### WHAT THE EXERCISE ASKS:
Every record below should be repeated exactly, with the pictures left out.

### INFORMATION SHOWN:
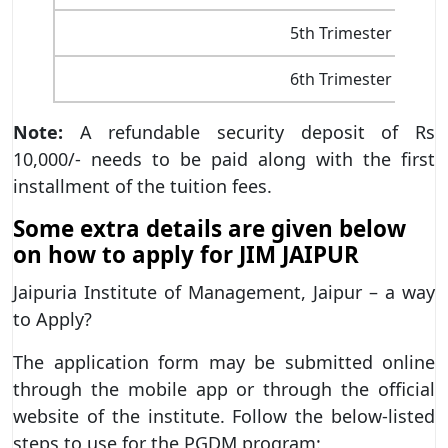
5th Trimester
6th Trimester
Note:
A refundable security deposit of Rs
10,000/- needs to be paid along with the first
installment of the tuition fees.
Some extra details are given below
on how to apply for JIM JAIPUR
Jaipuria Institute of Management, Jaipur – a way
to Apply?
The application form may be submitted online
through the mobile app or through the official
website of the institute. Follow the below-listed
steps to use for the PGDM program:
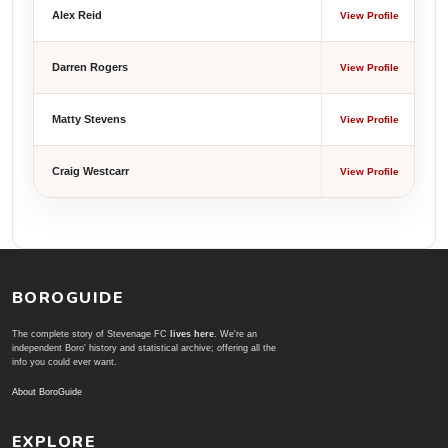
Alex Reid
View Profile
Darren Rogers
View Profile
Matty Stevens
View Profile
Craig Westcarr
View Profile
BOROGUIDE
The complete story of Stevenage FC
lives here
. We're an
independent Boro' history and statistical archive; offering all the
info you could ever want.
About BoroGuide
EXPLORE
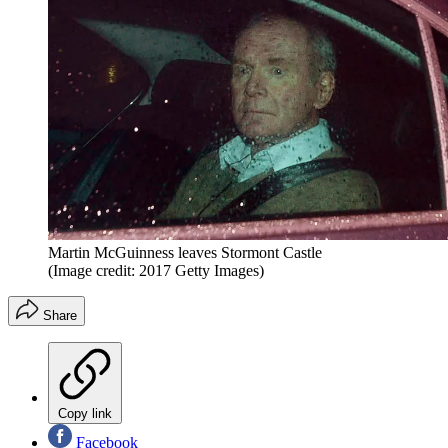
Martin McGuinness leaves Stormont Castle
(Image credit: 2017 Getty Images)
Share
Copy link
Facebook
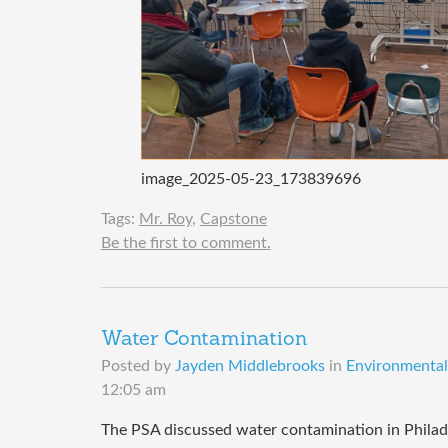
image_2025-05-23_173839696
Tags:
Mr. Roy
,
Capstone
Be the first to comment.
Water Contamination
Posted by
Jayden Middlebrooks
in
Environmental 
12:05 am
The PSA discussed water contamination in Philadel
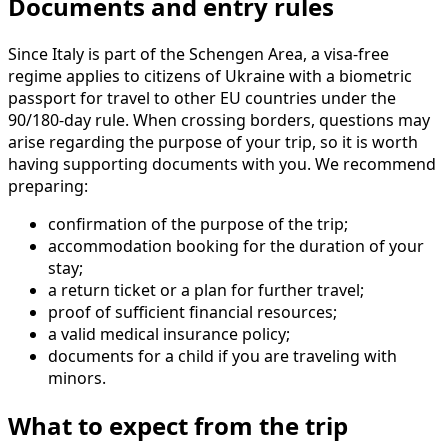
Documents and entry rules
Since Italy is part of the Schengen Area, a visa-free
regime applies to citizens of Ukraine with a biometric
passport for travel to other EU countries under the
90/180-day rule. When crossing borders, questions may
arise regarding the purpose of your trip, so it is worth
having supporting documents with you. We recommend
preparing:
confirmation of the purpose of the trip;
accommodation booking for the duration of your
stay;
a return ticket or a plan for further travel;
proof of sufficient financial resources;
a valid medical insurance policy;
documents for a child if you are traveling with
minors.
What to expect from the trip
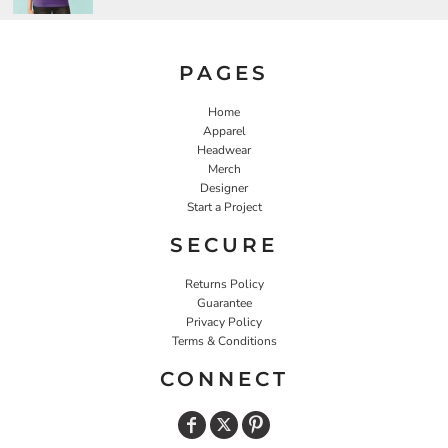
PAGES
Home
Apparel
Headwear
Merch
Designer
Start a Project
SECURE
Returns Policy
Guarantee
Privacy Policy
Terms & Conditions
CONNECT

### RESULT OF THE TASK:
5th Trimester
6th Trimester
Note:
A refundable security deposit of Rs
10,000/- needs to be paid along with the first
installment of the tuition fees.
Some extra details are given below
on how to apply for JIM JAIPUR
Jaipuria Institute of Management, Jaipur – a way
to Apply?
The application form may be submitted online
through the mobile app or through the official
website of the institute. Follow the below-listed
steps to use for the PGDM program:
Alex Reid
View Profile
Darren Rogers
View Profile
Matty Stevens
View Profile
Craig Westcarr
View Profile
BOROGUIDE
The complete story of Stevenage FC
lives here
. We're an
independent Boro' history and statistical archive; offering all the
info you could ever want.
About BoroGuide
EXPLORE
Martin McGuinness leaves Stormont Castle
(Image credit: 2017 Getty Images)
Share
Copy link
Facebook
image_2025-05-23_173839696
Tags:
Mr. Roy
,
Capstone
Be the first to comment.
Water Contamination
Posted by
Jayden Middlebrooks
in
Environmental 
12:05 am
The PSA discussed water contamination in Philadel
Documents and entry rules
Since Italy is part of the Schengen Area, a visa-free
regime applies to citizens of Ukraine with a biometric
passport for travel to other EU countries under the
90/180-day rule. When crossing borders, questions may
arise regarding the purpose of your trip, so it is worth
having supporting documents with you. We recommend
preparing:
confirmation of the purpose of the trip;
accommodation booking for the duration of your
stay;
a return ticket or a plan for further travel;
proof of sufficient financial resources;
a valid medical insurance policy;
documents for a child if you are traveling with
minors.
What to expect from the trip
PAGES
Home
Apparel
Headwear
Merch
Designer
Start a Project
SECURE
Returns Policy
Guarantee
Privacy Policy
Terms & Conditions
CONNECT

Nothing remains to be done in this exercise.